Re: Frustrating
I've seen people on multiple flights in the 90s using camcorders and digital cameras and such during take-off AND landing, domestically AND overseas, and not once did the flight crew say anything in person or on the PA.
Maybe they're afraid a recording device will capture contentious or newsworthy footage just prior to a crash, depriving the airline of the chance to put a lid on events. Imagine an intact, functioning passenger device capturing the final 45 seconds of spins, aerobatics, and the terminal dive or mid-air explosion only to land in a cornfield or in someone's garden, and ending up on the news after the airing agency makes a pristine copy prior to handing over the original to the FAA and NTSB.
I declare NOW that if my device ever is found and suspected of having informative crash footage, my device may be and can be copied by any civilian, news-apprising party so long as only the news bits get released.
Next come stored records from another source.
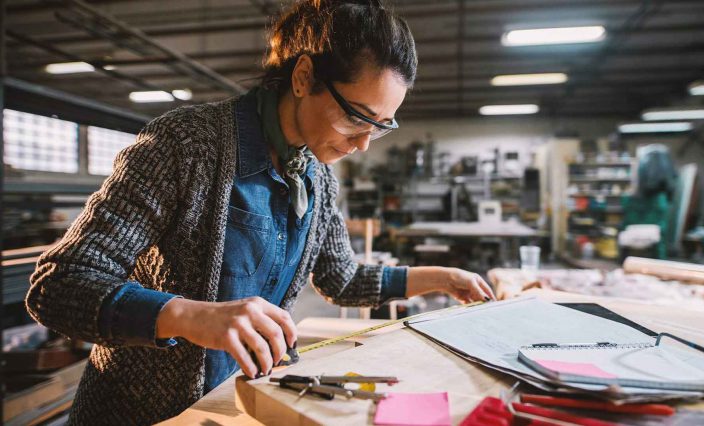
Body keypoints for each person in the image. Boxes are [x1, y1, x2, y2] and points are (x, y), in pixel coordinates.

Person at [25, 0, 495, 423]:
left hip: (231, 406)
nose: (363, 144)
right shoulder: (187, 145)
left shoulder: (316, 175)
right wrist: (189, 316)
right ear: (304, 76)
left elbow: (342, 280)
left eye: (381, 125)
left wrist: (441, 277)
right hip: (136, 413)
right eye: (356, 117)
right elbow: (59, 285)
I am not saying impede a proper investigation, but some of them take way too damned long to be publicized, and often the public short-memory-effect works to the advantage of the industry and investigators who don't want pressure to find a cause quicker than they are comfortable with. OTOH, if someone has a film camera and captures footage of a plane from nearby crashing, it seems okay (or not contested) that a TV station gets footage on the air pronto. I don't EVER recall seeing any print on a ticket saying I and my property may be seized to to aid investigations.
If none of that is the issue, then what is? Passenger electronics aren't that powerful to bring down a plane. EVERYONE would need to be simultaneously running them, and possibly actively running illegal transmitters of some kind to really start messing with the plane. Maybe they just want to be in a commanding position to demand everyone's attention. That in and of itself is not bad, but once the safety announcements are made, it should be permissible to fire up one's gizmos if they are low-power like phones in airplane mode, calculators with no real Bluetooth power, cameras with no transmitters or satellite links, and laptops with the antennae turned off.